Because India insists on low cost, grossly subsidized, and a pro-employment agriculture model, the high cost of bio-tech seeds meant farmers persisted with olden ways of re-using seeds, abandoning the stewardship demanded for sustainable success of bt. crop. High cost coupled with growing resistance of pests to first generation bt. variety meant yields suddenly plunged in 2016, worsened by changing climatic patterns across sub-continent. Moreover, environmental advocates have also resisted adoption of second generation bt. crop.
Faced with a downward yield spiral, India is forced to increase the area under cotton to keep its spinning looms running. That means the Cotton Corporation not only must procure the crop at higher than market prices to continue piquing farmers’ interest in an increasingly high-risk (and weather-prone) crop, but it must also supply the crop to spinning industry at lower-than-cost to keep it export-competitive.

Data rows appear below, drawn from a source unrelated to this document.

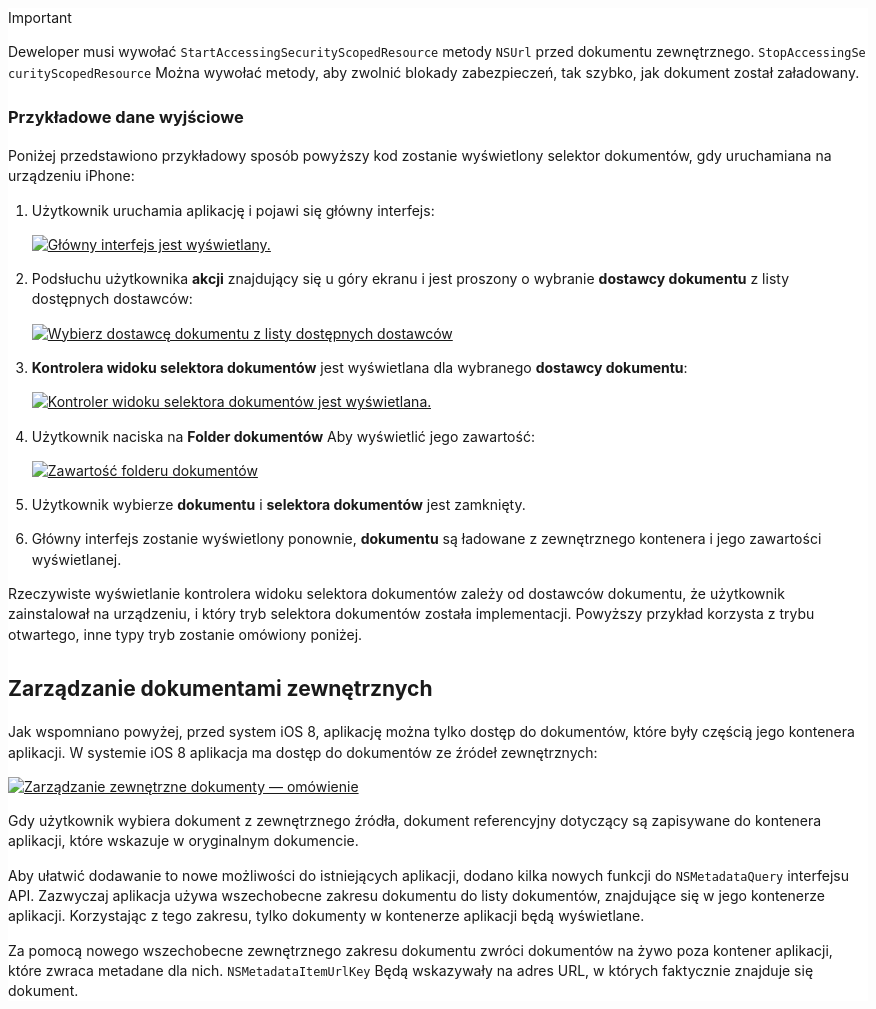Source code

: > [!IMPORTANT]
> Deweloper musi wywołać `StartAccessingSecurityScopedResource` metody `NSUrl` przed dokumentu zewnętrznego. `StopAccessingSecurityScopedResource` Można wywołać metody, aby zwolnić blokady zabezpieczeń, tak szybko, jak dokument został załadowany.

### <a name="sample-output"></a>Przykładowe dane wyjściowe

Poniżej przedstawiono przykładowy sposób powyższy kod zostanie wyświetlony selektor dokumentów, gdy uruchamiana na urządzeniu iPhone:

1.  Użytkownik uruchamia aplikację i pojawi się główny interfejs:   
 
    [![](document-picker-images/image33.png "Główny interfejs jest wyświetlany.")](document-picker-images/image33.png#lightbox)
1.  Podsłuchu użytkownika **akcji** znajdujący się u góry ekranu i jest proszony o wybranie **dostawcy dokumentu** z listy dostępnych dostawców:   
 
    [![](document-picker-images/image34.png "Wybierz dostawcę dokumentu z listy dostępnych dostawców")](document-picker-images/image34.png#lightbox)
1.  **Kontrolera widoku selektora dokumentów** jest wyświetlana dla wybranego **dostawcy dokumentu**:   
 
    [![](document-picker-images/image35.png "Kontroler widoku selektora dokumentów jest wyświetlana.")](document-picker-images/image35.png#lightbox)
1.  Użytkownik naciska na **Folder dokumentów** Aby wyświetlić jego zawartość:   
 
    [![](document-picker-images/image36.png "Zawartość folderu dokumentów")](document-picker-images/image36.png#lightbox)
1.  Użytkownik wybierze **dokumentu** i **selektora dokumentów** jest zamknięty.
1.  Główny interfejs zostanie wyświetlony ponownie, **dokumentu** są ładowane z zewnętrznego kontenera i jego zawartości wyświetlanej.


Rzeczywiste wyświetlanie kontrolera widoku selektora dokumentów zależy od dostawców dokumentu, że użytkownik zainstalował na urządzeniu, i który tryb selektora dokumentów została implementacji. Powyższy przykład korzysta z trybu otwartego, inne typy tryb zostanie omówiony poniżej.

## <a name="managing-external-documents"></a>Zarządzanie dokumentami zewnętrznych

Jak wspomniano powyżej, przed system iOS 8, aplikację można tylko dostęp do dokumentów, które były częścią jego kontenera aplikacji. W systemie iOS 8 aplikacja ma dostęp do dokumentów ze źródeł zewnętrznych:

 [![](document-picker-images/image37.png "Zarządzanie zewnętrzne dokumenty — omówienie")](document-picker-images/image37.png#lightbox)

Gdy użytkownik wybiera dokument z zewnętrznego źródła, dokument referencyjny dotyczący są zapisywane do kontenera aplikacji, które wskazuje w oryginalnym dokumencie.

Aby ułatwić dodawanie to nowe możliwości do istniejących aplikacji, dodano kilka nowych funkcji do `NSMetadataQuery` interfejsu API. Zazwyczaj aplikacja używa wszechobecne zakresu dokumentu do listy dokumentów, znajdujące się w jego kontenerze aplikacji. Korzystając z tego zakresu, tylko dokumenty w kontenerze aplikacji będą wyświetlane.

Za pomocą nowego wszechobecne zewnętrznego zakresu dokumentu zwróci dokumentów na żywo poza kontener aplikacji, które zwraca metadane dla nich. `NSMetadataItemUrlKey` Będą wskazywały na adres URL, w których faktycznie znajduje się dokument.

For a better part of its independent history, the next-door neighbour has run a state-controlled agricultural model that at its heart focuses on twin goals of food security and employment generation. If Modi government’s farm bills are any guide, that 20th century paradigm is fast running out of steam.

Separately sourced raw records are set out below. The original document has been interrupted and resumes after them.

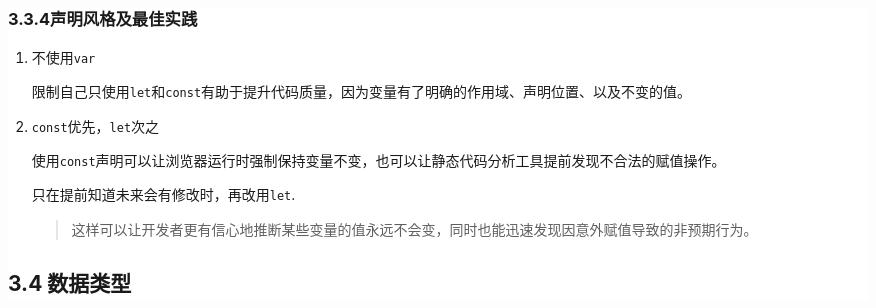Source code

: 

###  3.3.4声明风格及最佳实践

1. 不使用`var`

   限制自己只使用`let`和`const`有助于提升代码质量，因为变量有了明确的作用域、声明位置、以及不变的值。

2. `const`优先，`let`次之

   使用`const`声明可以让浏览器运行时强制保持变量不变，也可以让静态代码分析工具提前发现不合法的赋值操作。

   只在提前知道未来会有修改时，再改用`let`.

   > 这样可以让开发者更有信心地推断某些变量的值永远不会变，同时也能迅速发现因意外赋值导致的非预期行为。



## 3.4 数据类型



   

   



































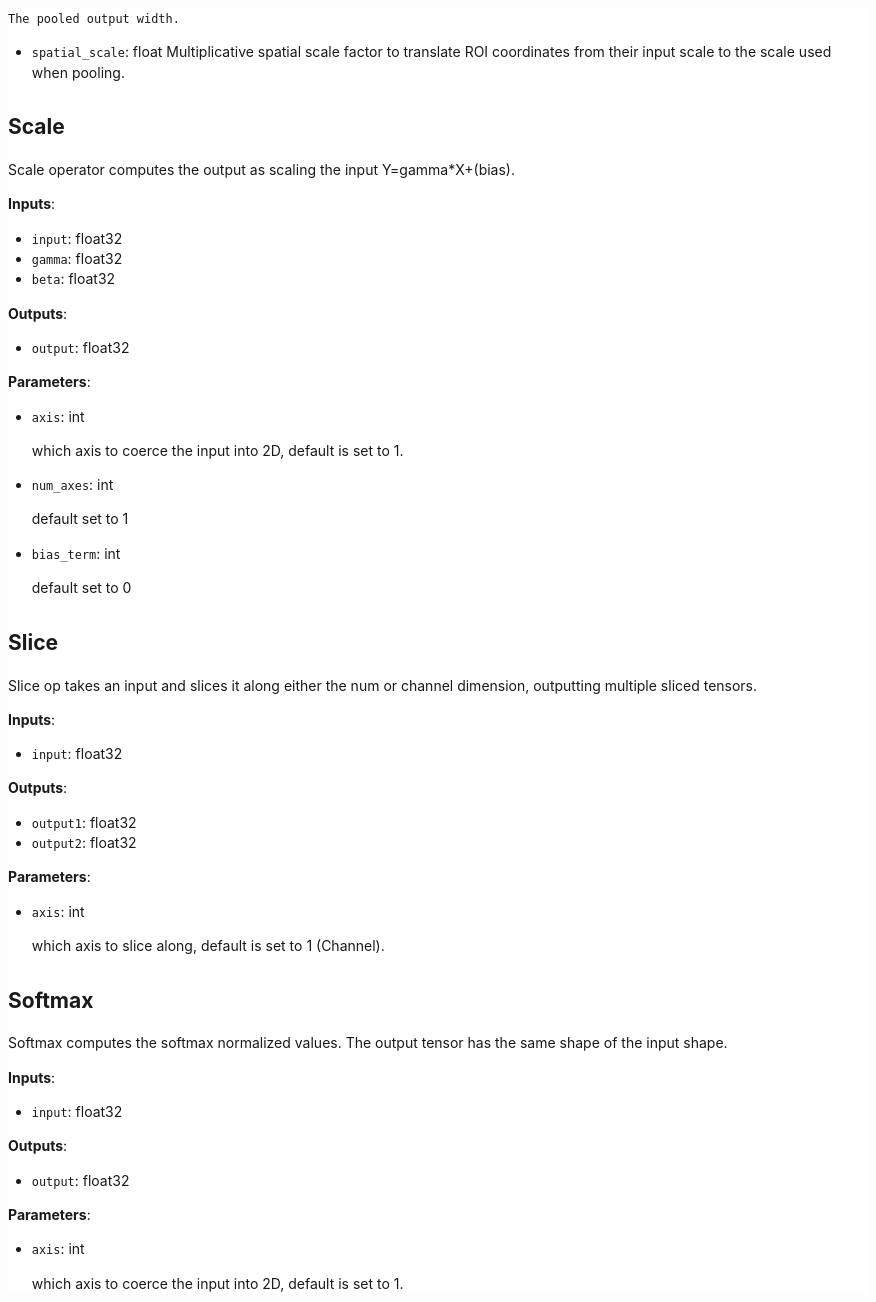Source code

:    The pooled output width.

* `spatial_scale`: float
    Multiplicative spatial scale factor to translate ROI coordinates from their input scale to the scale used when pooling.

## Scale

Scale operator computes the output as scaling the input Y=gamma*X+(bias).

**Inputs**:
* `input`: float32
* `gamma`: float32
* `beta`: float32

**Outputs**:
* `output`: float32

**Parameters**:
* `axis`: int 
    
    which axis to coerce the input into 2D, default is set to 1.
* `num_axes`: int

    default set to 1
* `bias_term`: int

    default set to 0

## Slice
Slice op takes an input and slices it along either the num or channel dimension, outputting multiple sliced tensors. 

**Inputs**:
* `input`: float32

**Outputs**:
* `output1`: float32
* `output2`: float32

**Parameters**:
* `axis`: int 
    
    which axis to slice along, default is set to 1 (Channel).
    


## Softmax
Softmax computes the softmax normalized values. The output tensor has the same shape of the input shape.

**Inputs**:
* `input`: float32

**Outputs**:
* `output`: float32

**Parameters**:
* `axis`: int 
    
    which axis to coerce the input into 2D, default is set to 1.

Instead of calling for its replication, industrious farmers this side of the border should be set free to grow crops that offer maximum returns and are best suited to their needs based on changing climate patterns, adequate resource availability and affordability (such as seed, water, nutrients in soil, and pesticides), access to capital, and each farmers’ unique risk appetite. Pakistan must end its obsession: both with India, and its dated model of agriculture; and welcome the fact that cotton acres of the yore are being allocated to a diversified set of crops that offer better returns to growers.